Sunday, June 26, 2011

Fatty and Slow

Sometimes, when I’m standing in front of the meat counter at Whole Foods looking at close to $20 per pound for local pork, I wonder about things I don’t believe in and wouldn’t do: factory-farmed meat, vegetarianism, corporate America… But behind the ridiculously overpriced loins and chops, you can sometimes find a beautiful bone-in shoulder. $4.99/lb. this week. It needs time to cook, but that’s it. Pork shoulder might be emblematic of so many of the cuts that are out of favor in a high-strung cooking culture that wants everything faster and thinner. The thick layer of fat that covers its top keeps the meat moist but doesn’t make it into the meal (though if you understand the joy of pork fat, you’ll save it for another), and the 3-5 hours of cooking time involve less than 30 minutes of actual work. Pork shoulder doesn’t fit into a high-speed high-pressure kitchen because it’s so effortless. When everyone ohs and ahs over the meal, and you say “it was nothing,” you’re just telling it like it is.

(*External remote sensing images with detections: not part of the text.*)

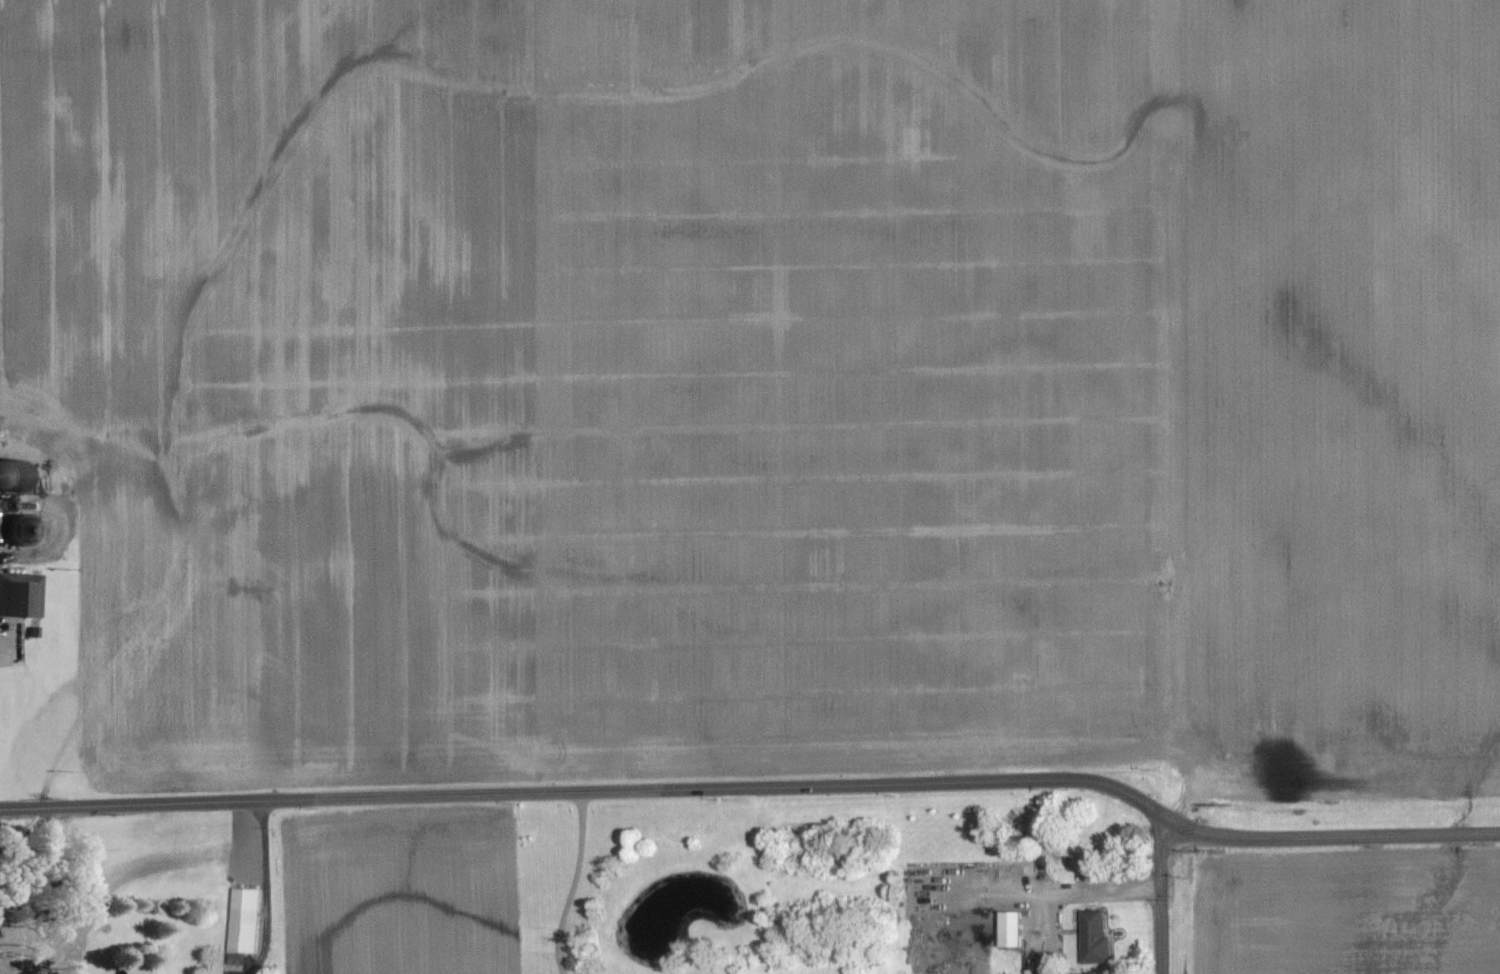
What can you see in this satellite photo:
building: (20, 596)
road: (593, 790)
road: (1336, 836)
road: (574, 884)
road: (276, 888)
road: (1066, 893)
road: (1160, 897)
building: (246, 921)
building: (1012, 930)
building: (1096, 937)

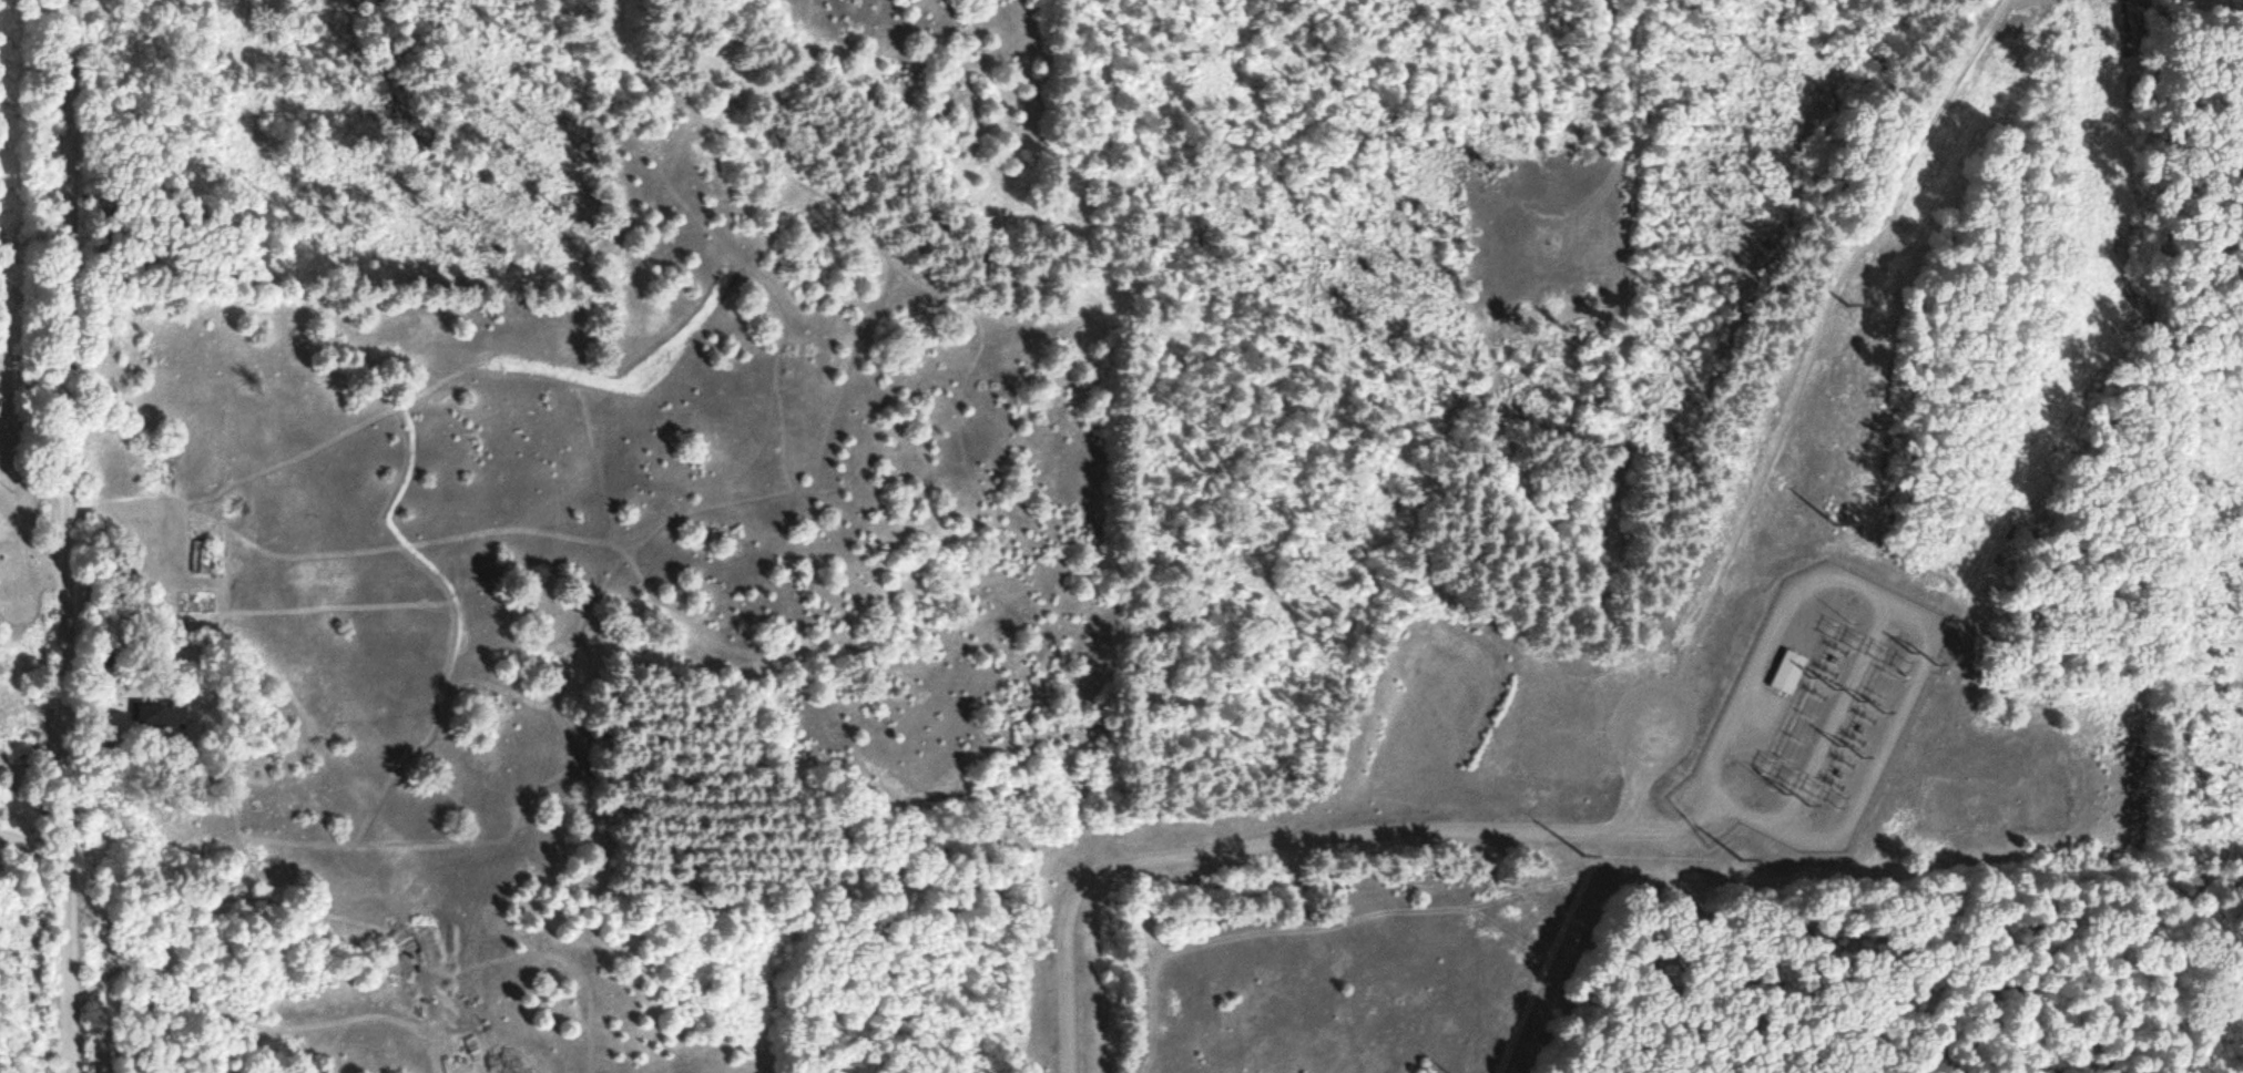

Braised Pork Shoulder with Caramelized Onions
Serves 4-6

1 3-4 lb pork shoulder
2 garlic cloves, cut into slivers
4 large onions, cut into ¼-inch strips
Salt and pepper
½ cup pineapple juice
¼ cup cider vinegar
2 T olive oil

Preheat oven to 325 or turn crock pot into medium. Cut xs in the fat along the top of the pork. Poke tiny slits all over the meat and slip the garlic slivers into them. Salt and pepper the pork. In an oven-proof pot (or any pot, if you’re using the crock pot), brown the pork shoulder in the olive oil, 4 min. per side. Remove to a plate. Sauté the onions for about 5 min. Add salt and sauté another 10 minutes. Pour in the pineapple juice and cider vinegar. Stir. Transfer to crock pot if that’s what you’re using. Lay the pork over the top. Bake 2 ½-3 hours in oven or 6-8 hours in crock pot. To serve, cut off fat and slice meat thinly. Use a slotted spoon to take out onions and serve on the side. On the side, the broth makes a fantastic "jus," but a tart-sweet-savory rhubarb pineapple sauce is really the most perfect thing to dollop on top of the meat.

Rhubarb Pineapple Sauce

1 T olive oil
2 shallots, chopped
1 cup chopped rhubarb
1 cup chopped pineapple
1 t brown sugar
1/8 cup whiskey
Saute the shallots until soft, about 5 minutes. Add all of the other ingredients. Bring to a boil, then simmer, stirring occasionally, until the rhubarb has turned to mush, about 30 minutes.

Monday, June 13, 2011

So Much Depends on a Green Head of Lettuce

Though the farmers' market is two weeks old, and the CSA one, I have yet to partake. We were on a family vacation in Colorado, which, for all its beauty, is either way behind in the growing season, way behind in their appreciation of local farmers, or simply unable to grow so much that I consider to be Spring staples. A month or two ago I was sorely missing fresh greens, holding out for June, only to realize we had scheduled our trip for the start of asparagus and lettuce season. Sigh.

What to do? Come home and gorge. Fresh lettuce needs little else than lemon and oil to make an amazing salad. Throw in some herbs from the hanging planter. Get crazy and saute in olive oil the (yes!) garlic scapes that have curled and need to be cut to keep the plant focused on the bulbs below.

Steam asparagus and eat it plain or broil it with olive oil and salt and pepper. Pick rhubarb and make into pies or compote.